# Homework 2.2: The Quest For A Better Network

In this assignment you will build a monster network to solve Tiny ImageNet image classification.

This notebook is intended as a sequel to seminar 3, please give it a try if you haven't done so yet.

(please read it at least diagonally)

* The ultimate quest is to create a network that has as high __accuracy__ as you can push it.
* There is a __mini-report__ at the end that you will have to fill in. We recommend reading it first and filling it while you iterate.
 
## Grading
* starting at zero points
* +20% for describing your iteration path in a report below.
* +20% for building a network that gets above 20% accuracy
* +10% for beating each of these milestones on __TEST__ dataset:
    * 25% (50% points)
    * 30% (60% points)
    * 32.5% (70% points)
    * 35% (80% points)
    * 37.5% (90% points)
    * 40% (full points)
    
## Restrictions
* Please do NOT use pre-trained networks for this assignment until you reach 40%.
 * In other words, base milestones must be beaten without pre-trained nets (and such net must be present in the anytask atttachments). After that, you can use whatever you want.
* you __can't__ do anything with validation data apart from running the evaluation procedure. Please, split train images on train and validation parts

## Tips on what can be done:


 * __Network size__
   * MOAR neurons, 
   * MOAR layers, ([torch.nn docs](http://pytorch.org/docs/master/nn.html))

   * Nonlinearities in the hidden layers
     * tanh, relu, leaky relu, etc
   * Larger networks may take more epochs to train, so don't discard your net just because it could didn't beat the baseline in 5 epochs.

### Task item
According to the homework assignment above, until what accuracy level may pre-trained networks not be used?

### Extracted entries
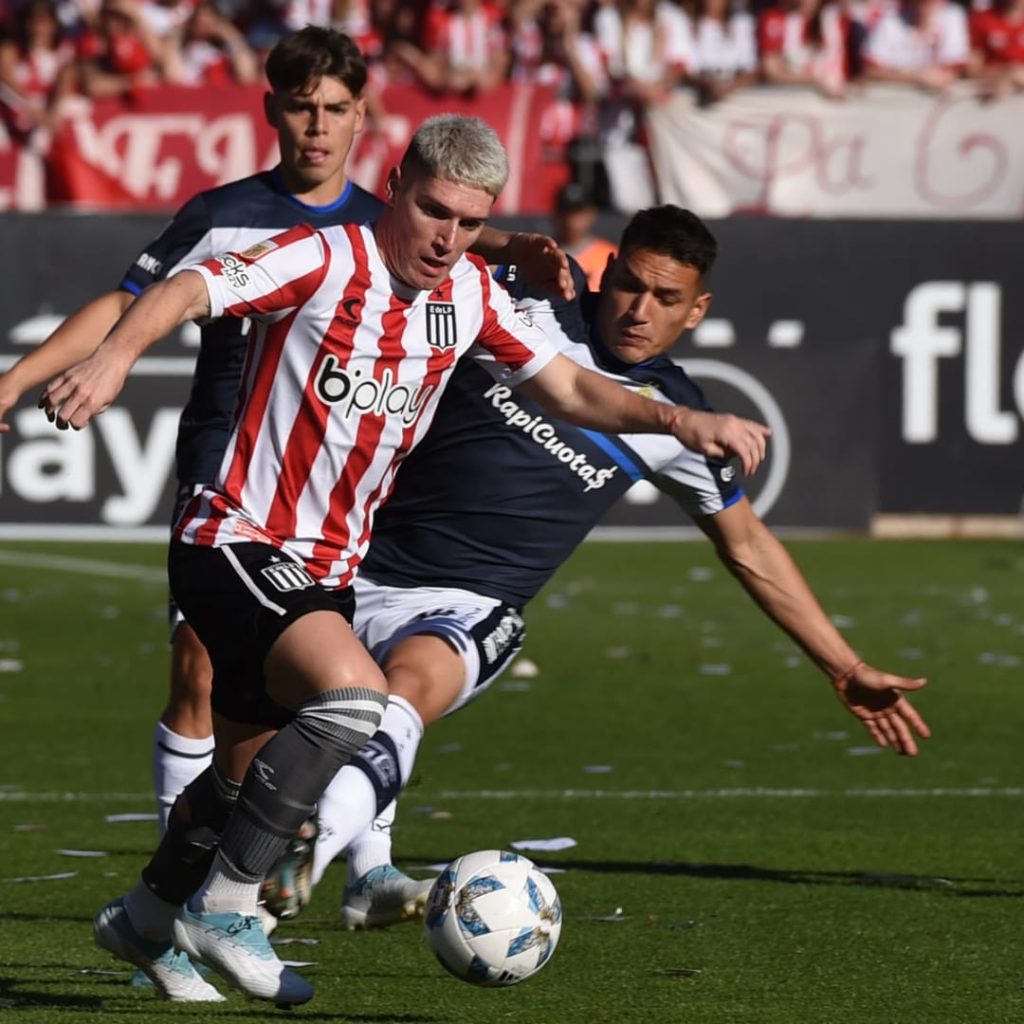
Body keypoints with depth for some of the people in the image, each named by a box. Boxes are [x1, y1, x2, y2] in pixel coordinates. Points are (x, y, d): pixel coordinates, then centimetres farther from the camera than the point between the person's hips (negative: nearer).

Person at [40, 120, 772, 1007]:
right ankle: (224, 905, -20)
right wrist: (114, 356, -48)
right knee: (351, 693, -30)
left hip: (327, 569, 8)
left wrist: (676, 419, -5)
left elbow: (567, 388, 11)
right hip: (237, 544, -8)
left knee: (251, 774, 18)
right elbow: (190, 289, -28)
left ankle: (146, 918, 43)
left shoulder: (470, 295, 5)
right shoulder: (325, 260, -15)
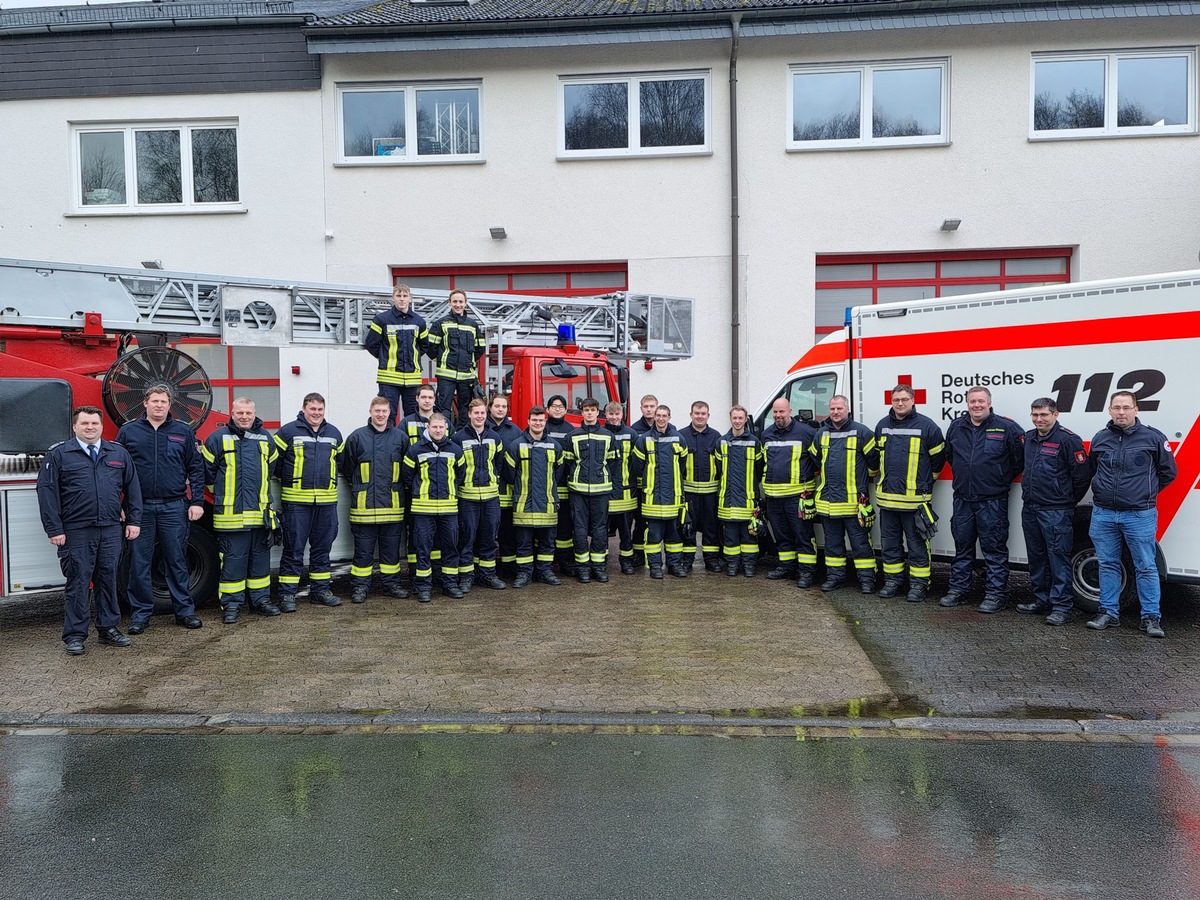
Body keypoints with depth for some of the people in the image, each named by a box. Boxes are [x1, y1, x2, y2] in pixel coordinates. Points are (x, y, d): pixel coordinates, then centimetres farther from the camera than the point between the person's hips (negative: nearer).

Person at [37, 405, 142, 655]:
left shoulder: (119, 453, 10)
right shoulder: (58, 454, 1)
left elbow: (132, 487, 13)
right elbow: (47, 491, -3)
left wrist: (134, 520, 6)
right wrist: (54, 529, -9)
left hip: (111, 530, 3)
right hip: (76, 532, -3)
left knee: (108, 579, 9)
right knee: (77, 582, 1)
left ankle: (108, 629, 20)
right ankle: (74, 635, 11)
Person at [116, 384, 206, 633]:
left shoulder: (183, 432, 6)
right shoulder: (128, 431, 5)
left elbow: (196, 469, 6)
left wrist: (197, 502, -1)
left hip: (174, 507, 0)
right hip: (140, 508, 0)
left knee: (177, 562, 6)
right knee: (139, 563, 5)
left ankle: (184, 610, 15)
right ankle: (140, 614, 16)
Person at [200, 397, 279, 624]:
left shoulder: (265, 438, 10)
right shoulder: (218, 438, -1)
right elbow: (207, 471, 5)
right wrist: (223, 495, 10)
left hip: (260, 513, 4)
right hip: (230, 515, -4)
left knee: (260, 558, 11)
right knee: (232, 560, 1)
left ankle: (261, 599, 21)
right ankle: (231, 605, 9)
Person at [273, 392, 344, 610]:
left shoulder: (334, 433, 12)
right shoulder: (288, 432, -2)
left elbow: (340, 461, 25)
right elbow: (274, 461, 3)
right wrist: (287, 482, 7)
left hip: (327, 501, 4)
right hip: (296, 500, -4)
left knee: (322, 547, 11)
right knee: (293, 549, -1)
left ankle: (320, 590, 20)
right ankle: (287, 594, 6)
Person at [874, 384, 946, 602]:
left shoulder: (927, 426, -5)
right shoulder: (882, 426, 9)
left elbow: (938, 457, 3)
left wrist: (926, 482, 9)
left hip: (915, 498, -5)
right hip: (886, 496, 5)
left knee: (917, 543, 2)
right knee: (889, 542, 12)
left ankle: (919, 584, 11)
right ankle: (892, 580, 23)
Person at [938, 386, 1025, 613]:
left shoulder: (1006, 428, -6)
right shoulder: (955, 427, 8)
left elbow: (1021, 457, -2)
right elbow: (949, 456, 24)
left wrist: (1004, 479, 5)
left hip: (992, 501, -4)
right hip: (963, 499, 5)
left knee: (994, 549, 0)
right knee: (962, 547, 12)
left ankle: (996, 594, 8)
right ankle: (958, 590, 21)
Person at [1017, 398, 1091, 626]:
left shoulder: (1068, 439, -12)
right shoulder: (1029, 438, 11)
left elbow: (1082, 474, -10)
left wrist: (1068, 501, 0)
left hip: (1056, 512, -8)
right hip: (1030, 508, 8)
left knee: (1058, 557, -5)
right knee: (1036, 556, 14)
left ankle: (1061, 606, 0)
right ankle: (1042, 599, 25)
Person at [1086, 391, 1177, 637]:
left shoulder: (1153, 437, -4)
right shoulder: (1100, 438, 5)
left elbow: (1168, 471, 5)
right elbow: (1091, 470, 21)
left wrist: (1146, 492, 9)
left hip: (1140, 515, -3)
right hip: (1103, 514, 3)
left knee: (1146, 567, 3)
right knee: (1108, 565, 10)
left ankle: (1151, 617, 12)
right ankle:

### Answer box
Until 40% accuracy is reached.